Market in Panic Mode

Stock Market in Panic Mode

A down market would be an understatement today. Yikes…..

After the big down week in the markets last week I think market pundits were thinking that despite the ratings downgrade on USA by S&P during the weekend, that the markets might bounce after an initial drop this morning as people were already expecting a potential downgrade. So much for that theory…. 🙂

Today’s move is a great example that you can’t pay atttention to all the news (like I have mentioned before in past posts). Listening to all the forecasters and new headlines will destroy your investment and trading plans. You need to have an exit plan right if you are active with your investments. ALWAYS.

This summer has been trendless with the market moving up and down. The market accumulation (as evidenced by volume) has been anemic and when stock starting rolling over during earnings season with low market accumulation it was time to be weary.

It’s too overwhelming and counterproductive to try and understand every world economic headline or try to predict when the USA will go bankrupt or what the currency markets are telling us.

If you are a passive investor that wants to have some type of plan to protect their investments against big down markets then you can follow a simple, tested method like I mentioned in past post or if you are more interested in following short term method like the Heiken Bar Chart (see my post) . No matter your investing method, it is important to stick to your plan.

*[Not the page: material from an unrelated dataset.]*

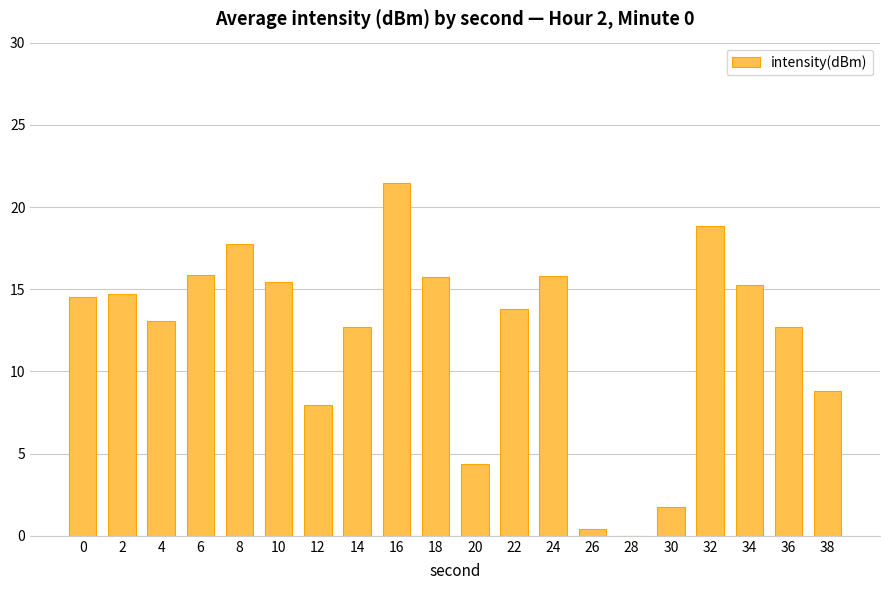

What is the sum of all values?

241.0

There were warning signs to exit your positions last week  an earlier this summer and you might have had some of your stop loss limits hit last week. I personally was on vacation and totally out of the market. (Although I had a list of semiconductor stocks that were bearish to me with the SOX lagging. Wish I took some of those positions but was too weary going on vacation and the choppiness of the earnings season. )

Either way there were signs of an uncertain market especially after last week so with the market bullish trend clearly broken now we should expect to see an oversold bounce soon after today’s move and the strength of that bounce that will be the sign of where this market is going. Watch how some of the leaders hold up in the coming weeks. Many companies fundamentally are pretty strong with strong balance sheets, so there could be some good buys but if the market just bounces on weak volume and rolls back over then its not worth fighting the trend.

For options traders with the VIX this high and the assumption of a near term oversold bounce, there are some good premium credits that can be collected selling options especially post earnings season now.

Overall, in crazy emotional markets like today it is best to be neutral and let the market tell you what it wants to do. Don’t panic and start building a watch list and keep an eye on strong individual stocks and don’t fight the market trend. Traders love volatility and that is definitely what we have right now.